Wednesday, 19 March 2008
Cognitive behavioural therapy
Cognitive behavioural therapy (CBT), which seeks to improve the symptoms of illness by changing patients’ attitudes, thoughts and feelings, often strikes people as flaky. It sometimes seems to suggest the power of mind over matter, chiming both with New Age ideas that a healthy body flows from a healthy spirit and the old-fashioned “pull yourself together” approach to psychiatric medicine.
Few psychiatrists, however, dispute that CBT can be helpful to patients with depression, anxiety and even schizophrenia. Courses seem to change the way that people approach mental illnesses, allowing them to alter their behaviour in constructive fashion.
Now the technique is showing promise in more unlikely fields, too. Several studies have shown that it can improve the prognosis for some cancers, and this week, Professor Trudie Chalder, of King’s College London, announced that it can help people with type 1 diabetes.

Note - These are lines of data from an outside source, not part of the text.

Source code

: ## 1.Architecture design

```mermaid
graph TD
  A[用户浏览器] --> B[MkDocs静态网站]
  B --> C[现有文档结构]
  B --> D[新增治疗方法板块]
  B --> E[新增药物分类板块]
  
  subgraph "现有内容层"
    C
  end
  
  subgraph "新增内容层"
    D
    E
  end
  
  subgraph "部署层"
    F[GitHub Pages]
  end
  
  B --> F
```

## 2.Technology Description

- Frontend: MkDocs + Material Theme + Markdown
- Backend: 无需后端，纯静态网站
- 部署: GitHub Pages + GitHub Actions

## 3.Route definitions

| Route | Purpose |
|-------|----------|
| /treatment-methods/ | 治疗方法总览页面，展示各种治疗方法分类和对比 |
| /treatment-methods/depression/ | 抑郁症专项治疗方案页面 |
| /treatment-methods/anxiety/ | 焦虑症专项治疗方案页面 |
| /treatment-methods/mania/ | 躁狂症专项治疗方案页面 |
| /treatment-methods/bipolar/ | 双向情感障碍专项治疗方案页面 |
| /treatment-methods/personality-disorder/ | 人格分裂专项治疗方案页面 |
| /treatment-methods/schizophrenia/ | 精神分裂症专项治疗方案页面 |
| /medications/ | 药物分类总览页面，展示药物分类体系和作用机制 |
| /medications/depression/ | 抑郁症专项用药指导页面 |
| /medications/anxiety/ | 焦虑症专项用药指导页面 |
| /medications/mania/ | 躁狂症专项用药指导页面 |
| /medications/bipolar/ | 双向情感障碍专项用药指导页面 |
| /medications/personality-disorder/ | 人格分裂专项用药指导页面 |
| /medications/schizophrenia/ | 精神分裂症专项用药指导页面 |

Though her study has not yet been peer reviewed or published, Professor Chalder described the results as positive. Not only did subjects report improved attitudes towards their condition, but their blood sugar levels went down, too. She took pains to point out that they were not “thinking themselves better”; CBT instead seems to have empowered people to eat more sensibly and to exercise more, improving their physical condition. But the message was clear: the technique can have tangible benefits in a disorder that has a manifest physiological cause.
Such studies are feeding a growing consensus that CBT has a lot to offer throughout medicine, beyond those conditions in which patients’ thought processes are more obviously involved. Even when diseases have a clear physical cause – a virus, as in HIV, or an auto-immune reaction, as in diabetes or arthritis – psychological factors can have a major effect on outcomes. Compliance with treatment regimens, diet and exercise, and background mental health are often critical to a good prognosis, and CBT can improve all of these. It is decidedly not a treatment that can help only when illness is all in the mind.
That misleading impression, however, still inspires hostility towards CBT among people who might benefit greatly. Chronic fatigue syndrome (CFS) is a case in point. The National Institute for Health and Clinical Excellence has recently recommended CBT and a related strategy, graded exercise, for the condition, on the back of good randomised clinical trials that indicate a benefit. There are no other therapies for CFS with such good evidence in their support, yet some patient groups have reacted with anger.
For these critics, CBT is part of a medical crusade to write off their condition. A prescription that sounds like glorified counselling seems like an allegation of malingering. Yet while the origins of CFS remain obscure, and factors such as infection may be involved, an acknowledgement that psychology may also be implicated does not imply this at all. Even if CFS can be at least partially psychosomatic, such symptoms can still be real and distressing. They deserve to be taken seriously.
Medicine has moved on from the view that only conditions with an unambiguous cause – a virus, tumour or injury – are worthy of attention. The problem comes in finding an appropriate treatment, and nonspecific therapies such as CBT, which help patients to manage their symptoms, are often the best there are.
A recommendation for CBT, too, says nothing about the origins of ill-health. The biology of cancer and diabetes is quite well understood, yet there is evidence that CBT can help and many patients are keen to have it. It is unfortunate that people with CFS do not think likewise. To embrace the one treatment that has been shown to be effective against their illness does not mean it is imaginary.